**Input data:**

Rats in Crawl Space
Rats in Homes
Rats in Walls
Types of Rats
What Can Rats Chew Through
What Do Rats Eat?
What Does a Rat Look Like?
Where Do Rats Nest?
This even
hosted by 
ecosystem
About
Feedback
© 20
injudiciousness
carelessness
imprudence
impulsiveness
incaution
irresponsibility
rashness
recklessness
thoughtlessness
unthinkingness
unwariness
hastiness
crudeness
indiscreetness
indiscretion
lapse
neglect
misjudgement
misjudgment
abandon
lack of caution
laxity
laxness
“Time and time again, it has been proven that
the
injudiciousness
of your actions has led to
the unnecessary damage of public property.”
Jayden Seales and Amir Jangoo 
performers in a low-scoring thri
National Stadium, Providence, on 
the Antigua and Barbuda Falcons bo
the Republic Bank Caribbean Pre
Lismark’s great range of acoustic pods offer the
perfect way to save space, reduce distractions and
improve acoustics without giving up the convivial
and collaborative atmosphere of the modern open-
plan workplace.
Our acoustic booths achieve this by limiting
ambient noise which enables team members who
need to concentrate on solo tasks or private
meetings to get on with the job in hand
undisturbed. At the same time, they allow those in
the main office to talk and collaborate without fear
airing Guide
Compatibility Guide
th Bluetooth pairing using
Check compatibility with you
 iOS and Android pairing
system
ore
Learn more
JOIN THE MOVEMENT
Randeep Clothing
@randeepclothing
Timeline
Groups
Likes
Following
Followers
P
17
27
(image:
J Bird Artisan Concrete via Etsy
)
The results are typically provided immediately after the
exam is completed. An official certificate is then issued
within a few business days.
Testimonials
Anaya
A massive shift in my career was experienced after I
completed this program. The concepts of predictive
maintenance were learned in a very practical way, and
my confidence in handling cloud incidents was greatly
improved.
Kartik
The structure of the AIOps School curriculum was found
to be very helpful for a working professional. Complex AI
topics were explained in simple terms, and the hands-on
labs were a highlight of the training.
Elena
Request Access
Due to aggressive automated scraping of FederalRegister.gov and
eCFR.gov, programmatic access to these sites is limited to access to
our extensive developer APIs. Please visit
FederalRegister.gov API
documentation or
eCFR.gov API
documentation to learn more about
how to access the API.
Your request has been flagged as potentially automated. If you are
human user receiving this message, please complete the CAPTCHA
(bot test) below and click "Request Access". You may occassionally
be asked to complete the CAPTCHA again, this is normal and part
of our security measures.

**Task:** Pick out each line in the material above that contains the word "been". Count only matches with the same uppercase and lowercase letters.

**Response:**
“Time and time again, it has been proven that
Your request has been flagged as potentially automated. If you are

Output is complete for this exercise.